Antisense molecules that pertain to ribonucleic acid (RNA) and complementary to the messenger RNA (mRNA) are produced by transcription of a given gene. Antisense oligonucleotides have emerged as potential gene-specific therapeutic agents that are currently undergoing evaluation in clinical trials for a variety of diseases. When administered orally, antisense oligionucleotides have poor bioavailability as they are rapidly degraded by the acid in the stomach and by the enzymes in the intestine. Therefore, the enhancement of bioavailability after oral administration is highly desirable. This article shows the enhanced bioavailability of antisense oligonucleotides that targets nuclear factor kappa B (NF-κB) mRNA after encapsulating in an inert, biodegradable albumin polymer matrix that was administered via the oral route into a rat model. The bioavailability of the antisense oligonucleotides to NF-κB in microencapsulated form was compared to the solution form of the drug upon oral administration. The solution form had a low bioavailability of 9%, whereas the bioavailability for the microencapsulated form of the drug increased up to 70%. Moreover, the other pharmacokinetic parameters including half-life (t1/2) and volume of distribution (Vd) increased for the microencapsulated form compared to the solution form of the drug.

Oral delivery of microparticles containing plasmid DNA encoding hepatitis-B surface antigen.

The role of albumin-based chitosan microparticles on enhancing immune response of plasmid DNA (pDNA) to hepatitis-B surface antigen (HBsAg) vaccine after oral administration was investigated in mice. The pDNA encoding HBsAg was entrapped in albumin microparticles using a one-step spray drying technique optimized in our laboratory. The encapsulated particles were also characterized in vitro for their shape, size, encapsulation efficiency, content, and stability. Albumin microparticles could protect the DNA from nuclease degradation as confirmed in our agarose gel study. Further immune modulating effect was studied in our formulation by measuring IgG antibodies in serum as well as IgA antibodies in fecal extracts. The mice were immunized with a prime dose of 100 µg of pDNA in microparticle formulations with and without interleukins biweekly until week 7 followed by a booster dose of equivalent strength on week 33 to compare the response with the subcutaneous group. The oral immunization with the pDNA to HBsAg microparticles gave significantly higher titer level of both sIgA and IgG at week 9 and 34, respectively, in oral vaccine with interleukins group when compared with the subcutaneous group. Thus, we observed an augmentation of both humoral and cellular immune responses for prolonged periods after immunization.

Oral microparticulate vaccine for melanoma using M-cell targeting.

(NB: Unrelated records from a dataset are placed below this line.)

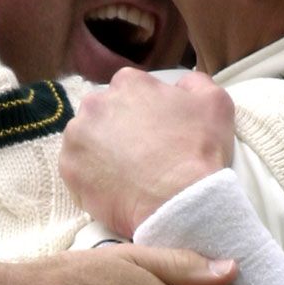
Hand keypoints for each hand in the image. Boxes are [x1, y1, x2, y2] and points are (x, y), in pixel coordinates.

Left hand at [60, 68, 234, 234]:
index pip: (130, 91)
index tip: (153, 131)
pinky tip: (112, 186)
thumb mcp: (215, 102)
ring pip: (86, 139)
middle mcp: (95, 102)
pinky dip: (91, 176)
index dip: (143, 112)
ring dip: (100, 150)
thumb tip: (180, 84)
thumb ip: (194, 83)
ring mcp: (77, 135)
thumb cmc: (198, 151)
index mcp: (127, 82)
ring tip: (125, 172)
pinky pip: (77, 168)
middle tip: (139, 153)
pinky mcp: (68, 167)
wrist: (180, 201)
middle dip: (118, 128)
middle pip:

Cancer vaccines are limited in their use, because of their inability to mount a robust anti-tumor immune response. Thus, targeting M-cells in the small intestine, which are responsible for entry of many pathogens, will be an attractive way to elicit a strong immune response toward particulate antigens. Therefore, in the present investigation, we demonstrated that efficient oral vaccination against melanoma antigens could be accomplished by incorporating the antigens in an albumin-based microparticle with a ligand AAL (Aleuria aurantia lectin) targeted specifically to M-cells. The oral microparticulate vaccine effectively protected the mice from subcutaneous challenge with tumor cells in prophylactic settings. The animals were vaccinated with antigen microparticles having a size range of around 1-1.25 µm where one prime and four booster doses were administered every 14 days over 10 weeks of duration, followed by challenge with live tumor cells, which showed complete tumor protection after oral vaccination. With the inclusion of ligand in the microparticles, we observed significantly higher IgG titers (1565 µg/mL) as compared to the microparticle formulations without AAL (872 µg/mL). This data suggests that ligand loaded microparticles may have the potential to target antigens to M-cells for an efficient oral vaccination.